Task instructions: Where does the string "Generation" appear in the records? Copy every line that contains it.

:: Given information ::

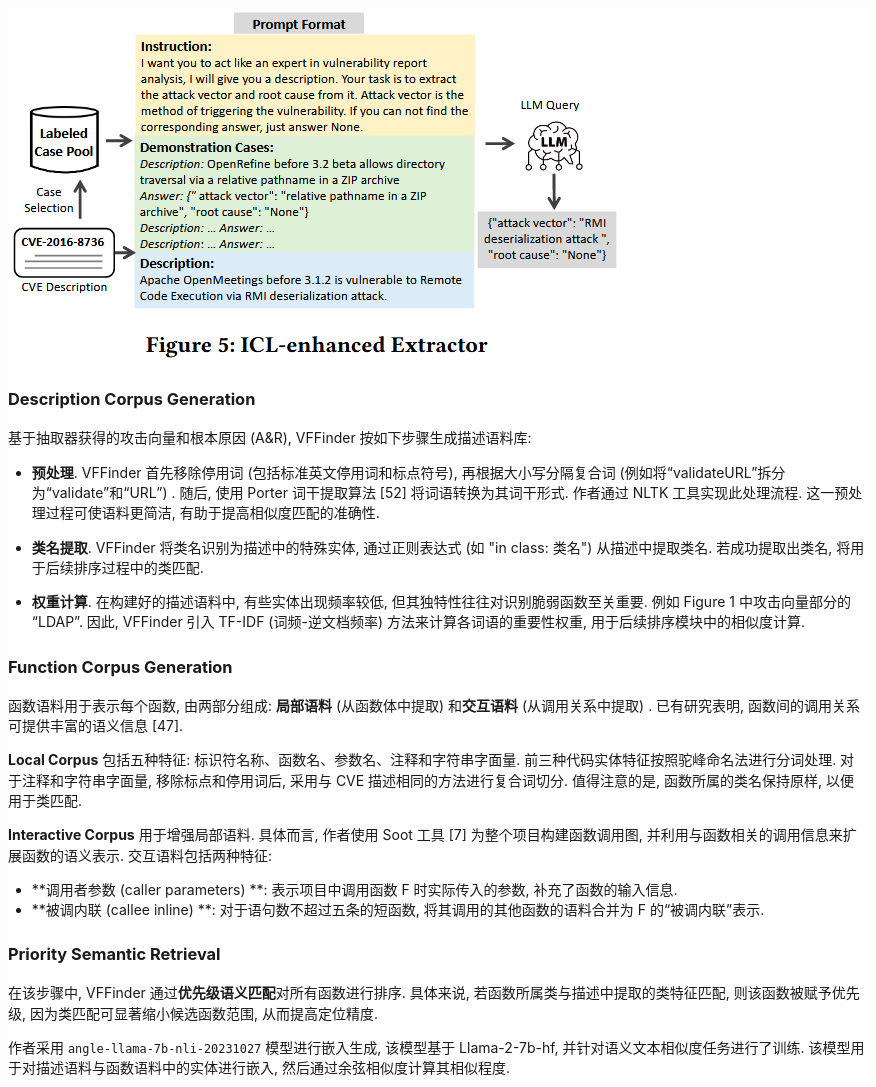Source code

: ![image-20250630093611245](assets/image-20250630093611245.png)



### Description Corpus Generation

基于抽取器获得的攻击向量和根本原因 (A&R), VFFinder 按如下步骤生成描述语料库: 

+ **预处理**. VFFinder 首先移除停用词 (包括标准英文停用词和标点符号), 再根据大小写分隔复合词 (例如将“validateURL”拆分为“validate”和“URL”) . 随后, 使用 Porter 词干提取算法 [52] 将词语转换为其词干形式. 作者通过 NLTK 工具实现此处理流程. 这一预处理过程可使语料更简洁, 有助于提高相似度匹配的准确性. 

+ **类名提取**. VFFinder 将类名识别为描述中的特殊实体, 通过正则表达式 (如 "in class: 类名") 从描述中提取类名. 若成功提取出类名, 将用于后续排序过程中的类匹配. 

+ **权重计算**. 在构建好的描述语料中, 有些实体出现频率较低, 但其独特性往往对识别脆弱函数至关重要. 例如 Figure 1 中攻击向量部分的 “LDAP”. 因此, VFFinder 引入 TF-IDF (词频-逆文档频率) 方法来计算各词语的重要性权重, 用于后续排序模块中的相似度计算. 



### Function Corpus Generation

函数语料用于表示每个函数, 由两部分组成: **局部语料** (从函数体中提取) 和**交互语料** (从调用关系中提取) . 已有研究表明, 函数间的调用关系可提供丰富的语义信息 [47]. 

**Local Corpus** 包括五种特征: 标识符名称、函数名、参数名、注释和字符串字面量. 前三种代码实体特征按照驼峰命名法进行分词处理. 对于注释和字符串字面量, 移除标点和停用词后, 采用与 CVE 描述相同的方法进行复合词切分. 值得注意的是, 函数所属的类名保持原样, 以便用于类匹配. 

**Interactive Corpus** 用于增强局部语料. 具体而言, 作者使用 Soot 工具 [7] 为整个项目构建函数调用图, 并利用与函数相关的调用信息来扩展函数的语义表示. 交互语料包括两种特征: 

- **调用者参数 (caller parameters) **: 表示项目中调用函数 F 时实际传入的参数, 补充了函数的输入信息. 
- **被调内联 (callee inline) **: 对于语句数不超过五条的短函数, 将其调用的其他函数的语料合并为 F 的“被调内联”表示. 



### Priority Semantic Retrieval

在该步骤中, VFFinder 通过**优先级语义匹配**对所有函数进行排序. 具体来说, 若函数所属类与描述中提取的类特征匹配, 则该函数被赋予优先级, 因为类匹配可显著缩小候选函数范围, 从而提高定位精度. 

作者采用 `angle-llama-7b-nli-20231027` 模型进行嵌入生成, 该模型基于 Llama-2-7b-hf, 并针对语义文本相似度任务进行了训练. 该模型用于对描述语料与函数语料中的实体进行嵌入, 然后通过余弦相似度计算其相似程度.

:::

Expected answer:
### Description Corpus Generation
### Function Corpus Generation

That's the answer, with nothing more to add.